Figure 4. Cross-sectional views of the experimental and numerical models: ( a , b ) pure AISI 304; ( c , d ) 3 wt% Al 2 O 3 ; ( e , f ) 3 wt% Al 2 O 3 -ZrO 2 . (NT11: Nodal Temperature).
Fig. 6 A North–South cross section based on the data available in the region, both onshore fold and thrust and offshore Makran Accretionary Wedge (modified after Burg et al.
* * *
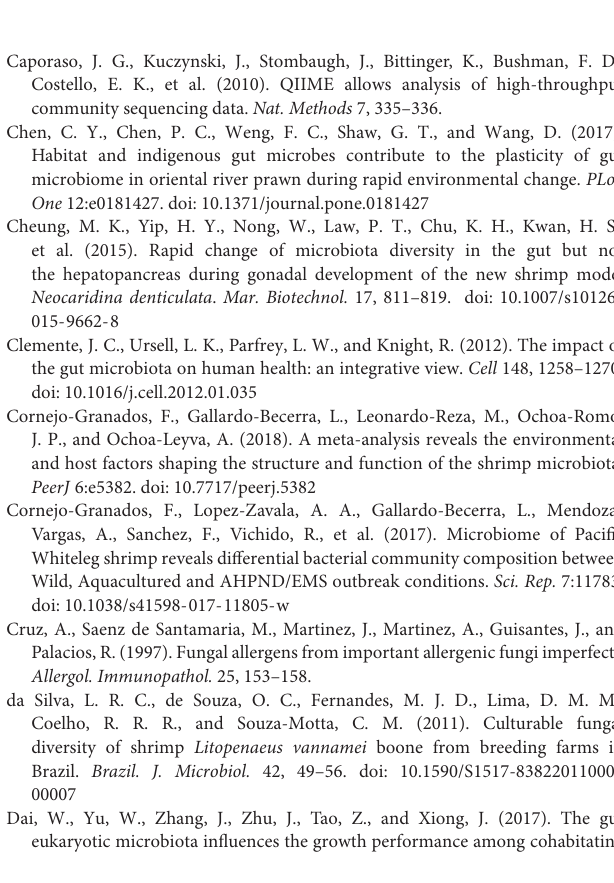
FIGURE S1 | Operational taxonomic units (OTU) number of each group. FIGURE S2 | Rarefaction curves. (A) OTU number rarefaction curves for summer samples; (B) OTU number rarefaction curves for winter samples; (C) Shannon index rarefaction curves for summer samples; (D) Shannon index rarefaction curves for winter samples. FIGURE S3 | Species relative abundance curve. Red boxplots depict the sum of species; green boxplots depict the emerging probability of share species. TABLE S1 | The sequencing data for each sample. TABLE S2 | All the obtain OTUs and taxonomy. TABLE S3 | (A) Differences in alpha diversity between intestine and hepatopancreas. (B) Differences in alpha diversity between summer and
* * *
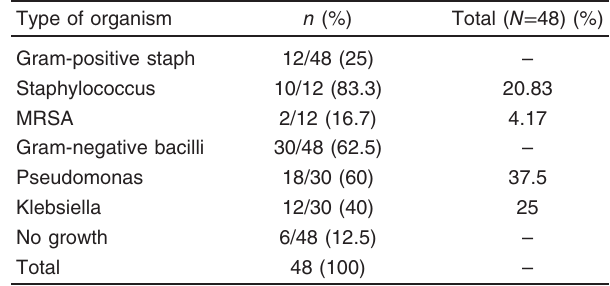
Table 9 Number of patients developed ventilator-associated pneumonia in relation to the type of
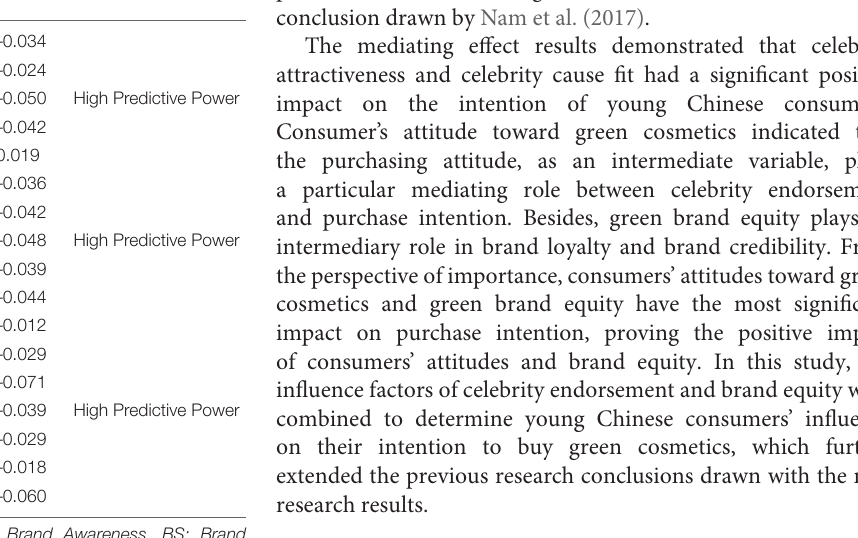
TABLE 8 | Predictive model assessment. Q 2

What you need to do »
Determine how many lines in the entries hold the string "data". Write only the number.

Solution to the problem »
2